• EXTRACTED RECORDS
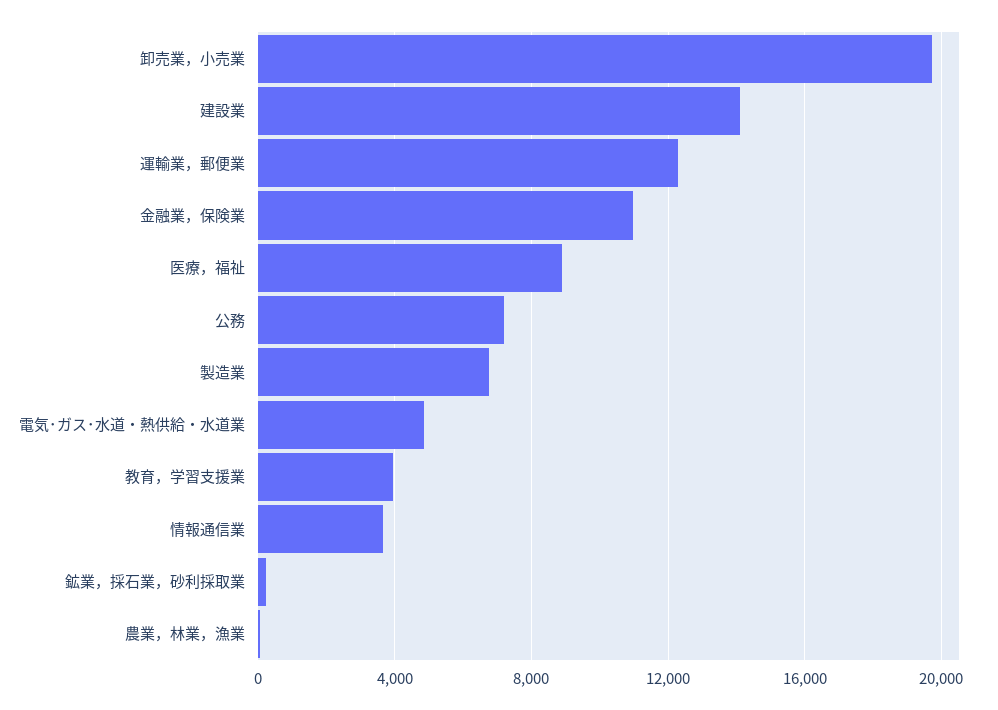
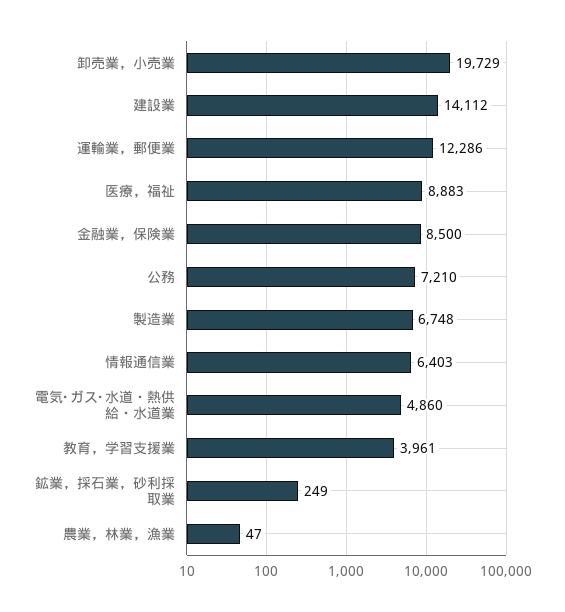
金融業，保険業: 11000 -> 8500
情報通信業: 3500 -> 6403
* * *
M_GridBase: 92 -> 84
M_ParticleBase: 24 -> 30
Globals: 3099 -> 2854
* * *
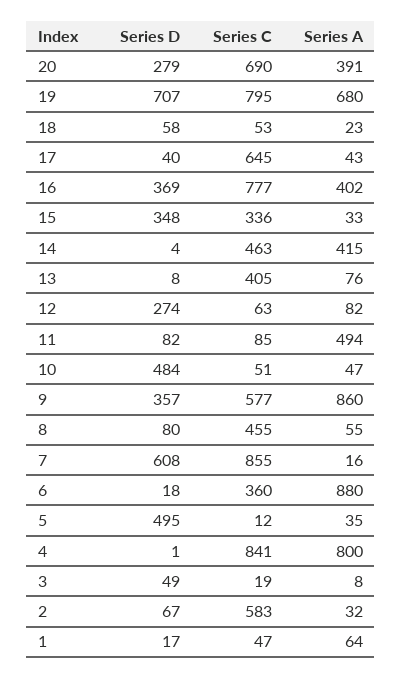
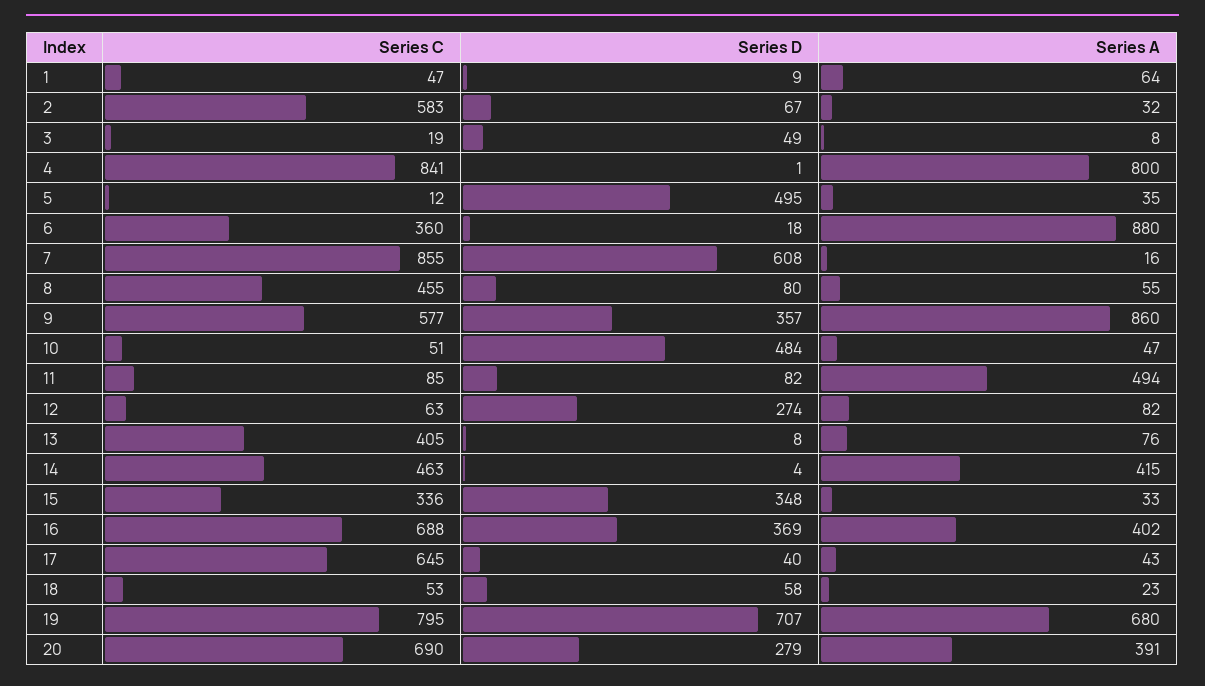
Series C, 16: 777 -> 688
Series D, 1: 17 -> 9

• REQUIREMENT
Every line from the line containing "M_GridBase: 92 -> 84" through the line containing "Globals: 3099 -> 2854" in the records above must be retyped exactly. Leave out the rest.

• THE COMPLETED TASK
M_GridBase: 92 -> 84
M_ParticleBase: 24 -> 30
Globals: 3099 -> 2854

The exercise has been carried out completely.